The National Park Service is moving ahead with plans to repair, rebuild and raise aging and crumbling seawalls in Washington, D.C., including landmark areas around the Tidal Basin—the site of the Jefferson Memorial and Japanese cherry trees, whose springtime blossoms annually draw throngs of visitors.
Under a $5.7-million task order from the park service, a team of HDR and Moffatt & Nichol is working on design and other early stage work for an initial segment of the project.
The task order is part of an indefinite delivery/indefinite quantity contract awarded to the joint venture in April.
In all, plans call for rehabilitating about 5.4 miles of seawalls along the Potomac River and the Tidal Basin.
The first project under the HDR-Moffatt & Nichol ID/IQ contract is for rehabilitating and reconstructing 1.6 miles of seawalls around the Tidal Basin and along the edge of nearby West Potomac Park, HDR Program Manager Kent Brogger told ENR via email.
More specifically, the task order includes preliminary design, schematic design and developing a design-build request for proposals for that 1.6-mile section.
According to a park service presentation for a July 19 public-scoping meeting—part of the environmental assessment and historic preservation process for the project—the targeted contract award and construction period extends from about mid-2023 to 2027. The Tidal Basin section of the construction is to be completed in early 2025 and construction on the West Potomac Park section is to extend beyond into 2026.
Parts of the seawall date from the late 1800s, according to the HDR-led joint venture. Some sections were replaced in the 1930s and 1940s.
The joint venture says parts of the walls have since settled by as much as 5 ft and are overtopped daily.
The project’s aim, among other goals, is to restore the seawalls’ “functional height” and to stabilize or eliminate the settlement, among other goals, the park service presentation says.

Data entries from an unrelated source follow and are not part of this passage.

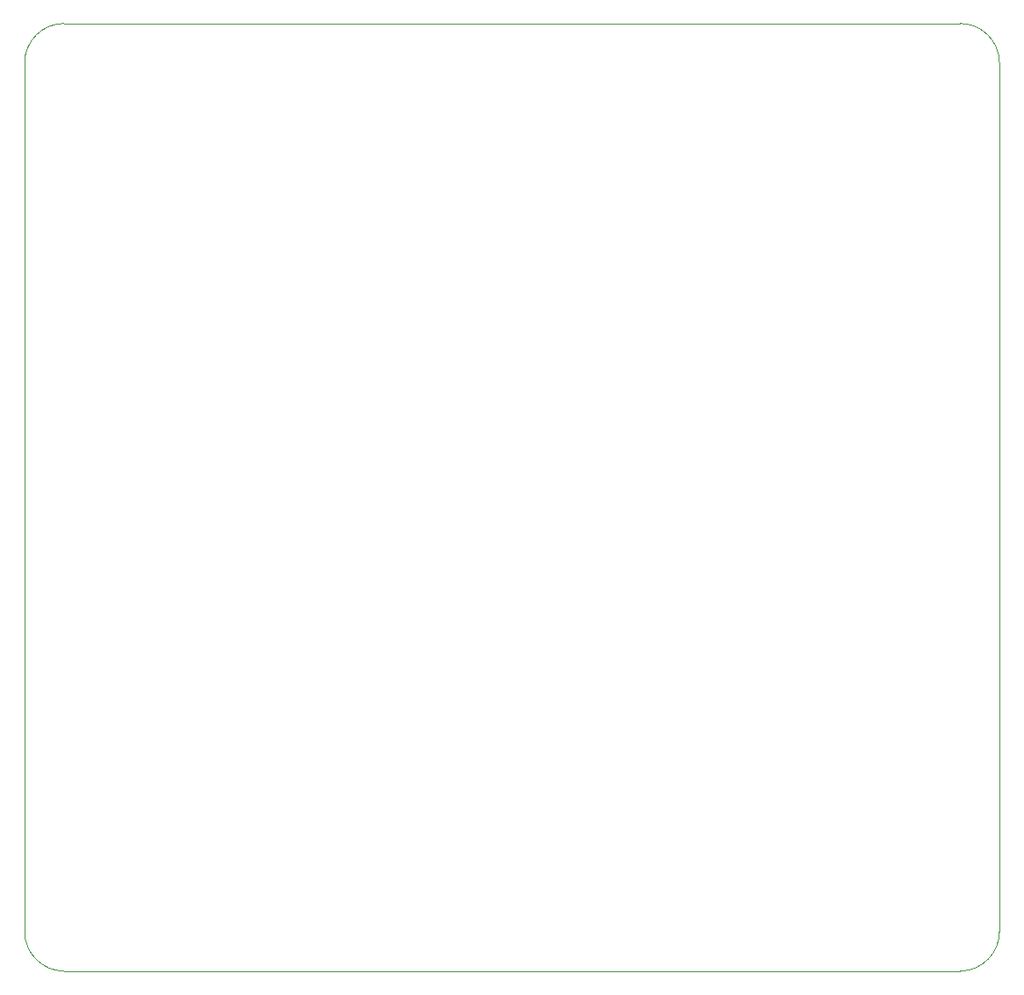
<source format=gbr>
%TF.GenerationSoftware,KiCad,Pcbnew,5.1.6*%
%TF.CreationDate,2020-08-05T20:54:26-07:00*%
%TF.ProjectId,shield,73686965-6c64-42e6-9b69-6361645f7063,rev?*%
%TF.SameCoordinates,Original*%
%TF.FileFunction,Profile,NP*%
%FSLAX46Y46*%
G04 Gerber Fmt 4.6, Leading zero omitted, Abs format (unit mm)*
G04 Created by KiCad (PCBNEW 5.1.6) date 2020-08-05 20:54:26*
%MOMM*%
%LPD*%
G01*
G04 APERTURE LIST*
%TA.AperFunction,Profile*%
%ADD10C,0.050000*%
%TD*%
G04 APERTURE END LIST*
D10*
X113030000Y-118110000D02*
X199390000Y-118110000D01*
X109220000Y-30480000D02*
X109220000Y-114300000D01*
X199390000Y-26670000D02*
X113030000Y-26670000D01*
X203200000Y-114300000D02*
X203200000Y-30480000D01*
X203200000Y-114300000D02*
G75*
G02*
X199390000Y-118110000I-3810000J0D01*
G01*
X113030000Y-118110000D02*
G75*
G02*
X109220000Y-114300000I0J3810000D01*
G01*
X109220000Y-30480000D02*
G75*
G02*
X113030000Y-26670000I3810000J0D01*
G01*
X199390000Y-26670000D02*
G75*
G02*
X203200000Y-30480000I0J-3810000D01*
G01*
M02*

</source>
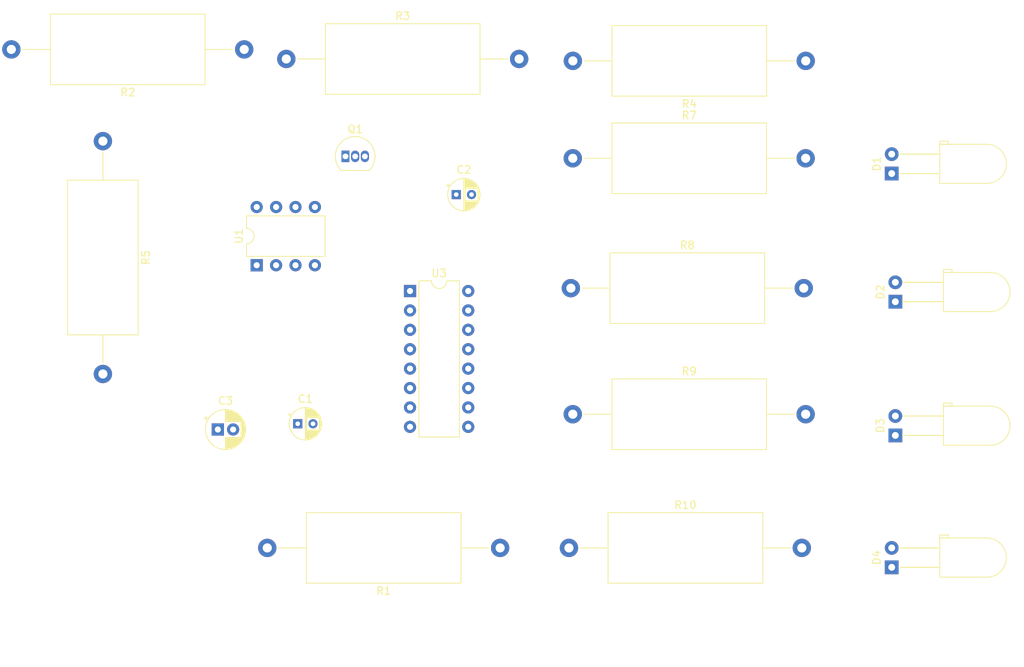
<source format=kicad_pcb>
(kicad_pcb
	(version 20240108)
	(generator "pcbnew")
	(generator_version "8.0")
	(general
		(thickness 1.6)
		(legacy_teardrops no)
	)
	(paper "A4")
	(layers
		(0 "F.Cu" signal)
		(31 "B.Cu" signal)
		(32 "B.Adhes" user "B.Adhesive")
		(33 "F.Adhes" user "F.Adhesive")
		(34 "B.Paste" user)
		(35 "F.Paste" user)
		(36 "B.SilkS" user "B.Silkscreen")
		(37 "F.SilkS" user "F.Silkscreen")
		(38 "B.Mask" user)
		(39 "F.Mask" user)
		(40 "Dwgs.User" user "User.Drawings")
		(41 "Cmts.User" user "User.Comments")
		(42 "Eco1.User" user "User.Eco1")
		(43 "Eco2.User" user "User.Eco2")
		(44 "Edge.Cuts" user)
		(45 "Margin" user)
		(46 "B.CrtYd" user "B.Courtyard")
		(47 "F.CrtYd" user "F.Courtyard")
		(48 "B.Fab" user)
		(49 "F.Fab" user)
		(50 "User.1" user)
		(51 "User.2" user)
		(52 "User.3" user)
		(53 "User.4" user)
		(54 "User.5" user)
		(55 "User.6" user)
		(56 "User.7" user)
		(57 "User.8" user)
		(58 "User.9" user)
	)
	(setup
		(pad_to_mask_clearance 0)
		(allow_soldermask_bridges_in_footprints no)
		(pcbplotparams
			(layerselection 0x00010fc_ffffffff)
			(plot_on_all_layers_selection 0x0000000_00000000)
			(disableapertmacros no)
			(usegerberextensions no)
			(usegerberattributes yes)
			(usegerberadvancedattributes yes)
			(creategerberjobfile yes)
			(dashed_line_dash_ratio 12.000000)
			(dashed_line_gap_ratio 3.000000)
			(svgprecision 4)
			(plotframeref no)
			(viasonmask no)
			(mode 1)
			(useauxorigin no)
			(hpglpennumber 1)
			(hpglpenspeed 20)
			(hpglpendiameter 15.000000)
			(pdf_front_fp_property_popups yes)
			(pdf_back_fp_property_popups yes)
			(dxfpolygonmode yes)
			(dxfimperialunits yes)
			(dxfusepcbnewfont yes)
			(psnegative no)
			(psa4output no)
			(plotreference yes)
			(plotvalue yes)
			(plotfptext yes)
			(plotinvisibletext no)
			(sketchpadsonfab no)
			(subtractmaskfromsilk no)
			(outputformat 1)
			(mirror no)
			(drillshape 1)
			(scaleselection 1)
			(outputdirectory "")
		)
	)
	(net 0 "")
	(net 1 "Net-(U1-THR)")
	(net 2 "GND")
	(net 3 "Net-(C2-Pad1)")
	(net 4 "Net-(U1-CV)")
	(net 5 "Net-(D1-A)")
	(net 6 "Net-(D2-A)")
	(net 7 "Net-(D3-A)")
	(net 8 "Net-(D4-A)")
	(net 9 "Net-(Q1-E)")
	(net 10 "4.8")
	(net 11 "Net-(Q1-B)")
	(net 12 "Net-(U1-DIS)")
	(net 13 "Net-(U3-Q0)")
	(net 14 "Net-(U3-Q1)")
	(net 15 "Net-(U3-Q2)")
	(net 16 "Net-(U3-Q3)")
	(net 17 "unconnected-(U1-GND-Pad1)")
	(net 18 "unconnected-(U1-VCC-Pad8)")
	(net 19 "Net-(U1-Q)")
	(net 20 "unconnected-(U3-TC-Pad15)")
	(net 21 "unconnected-(U3-VCC-Pad16)")
	(net 22 "unconnected-(U3-GND-Pad8)")
	(footprint "Resistor_THT:R_Axial_DIN0922_L20.0mm_D9.0mm_P30.48mm_Horizontal" (layer "F.Cu") (at 210.745 151 180))
	(footprint "Resistor_THT:R_Axial_DIN0922_L20.0mm_D9.0mm_P30.48mm_Horizontal" (layer "F.Cu") (at 219.755 151))
	(footprint "LED_THT:LED_D5.0mm_Horizontal_O6.35mm_Z9.0mm" (layer "F.Cu") (at 262 153.54 90))
	(footprint "Package_TO_SOT_THT:TO-92_Inline" (layer "F.Cu") (at 190.5 99.75))
	(footprint "Resistor_THT:R_Axial_DIN0922_L20.0mm_D9.0mm_P30.48mm_Horizontal" (layer "F.Cu") (at 158.75 97.755 -90))
	(footprint "LED_THT:LED_D5.0mm_Horizontal_O6.35mm_Z9.0mm" (layer "F.Cu") (at 262 102 90))
	(footprint "Resistor_THT:R_Axial_DIN0922_L20.0mm_D9.0mm_P30.48mm_Horizontal" (layer "F.Cu") (at 220.255 133.5))
	(footprint "Resistor_THT:R_Axial_DIN0922_L20.0mm_D9.0mm_P30.48mm_Horizontal" (layer "F.Cu") (at 182.755 87))
	(footprint "Package_DIP:DIP-16_W7.62mm" (layer "F.Cu") (at 198.95 117.375))
	(footprint "Capacitor_THT:CP_Radial_D4.0mm_P2.00mm" (layer "F.Cu") (at 184.25 134.75))
	(footprint "LED_THT:LED_D5.0mm_Horizontal_O6.35mm_Z9.0mm" (layer "F.Cu") (at 262.475 118.775 90))
	(footprint "Capacitor_THT:CP_Radial_D4.0mm_P2.00mm" (layer "F.Cu") (at 205 104.75))
	(footprint "LED_THT:LED_D5.0mm_Horizontal_O6.35mm_Z9.0mm" (layer "F.Cu") (at 262.475 136.275 90))
	(footprint "Package_DIP:DIP-8_W7.62mm" (layer "F.Cu") (at 178.88 114 90))
	(footprint "Resistor_THT:R_Axial_DIN0922_L20.0mm_D9.0mm_P30.48mm_Horizontal" (layer "F.Cu") (at 177.245 85.75 180))
	(footprint "Capacitor_THT:CP_Radial_D5.0mm_P2.00mm" (layer "F.Cu") (at 173.794888 135.5))
	(footprint "Resistor_THT:R_Axial_DIN0922_L20.0mm_D9.0mm_P30.48mm_Horizontal" (layer "F.Cu") (at 220.255 100))
	(footprint "Resistor_THT:R_Axial_DIN0922_L20.0mm_D9.0mm_P30.48mm_Horizontal" (layer "F.Cu") (at 220.005 117))
	(footprint "Resistor_THT:R_Axial_DIN0922_L20.0mm_D9.0mm_P30.48mm_Horizontal" (layer "F.Cu") (at 250.745 87.25 180))
)

</source>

Plans call for raising the seawalls by several feet. The park service also aims to salvage and reuse stone from the existing historic walls to build the higher new ones. Other tasks include replacing the sidewalk atop the seawall along the Tidal Basin; rehabilitating the landscape; and repairing infrastructure, which may include grading and improvements to pedestrian and multiuse paths.
Dedicated Funding Stream
The project’s funding comes from the 2020 Great American Outdoors Act, which authorizes up to $9.5 billion over five years for projects that would reduce the backlog of infrastructure maintenance needs in national parks and on other federal lands.
The funds come from revenue from royalties the federal government receives from oil, gas, coal and renewable-energy production on onshore and offshore federal lands.
Under the statute, 70% of the total funding, or up to $1.3 billion per year, goes to the park service.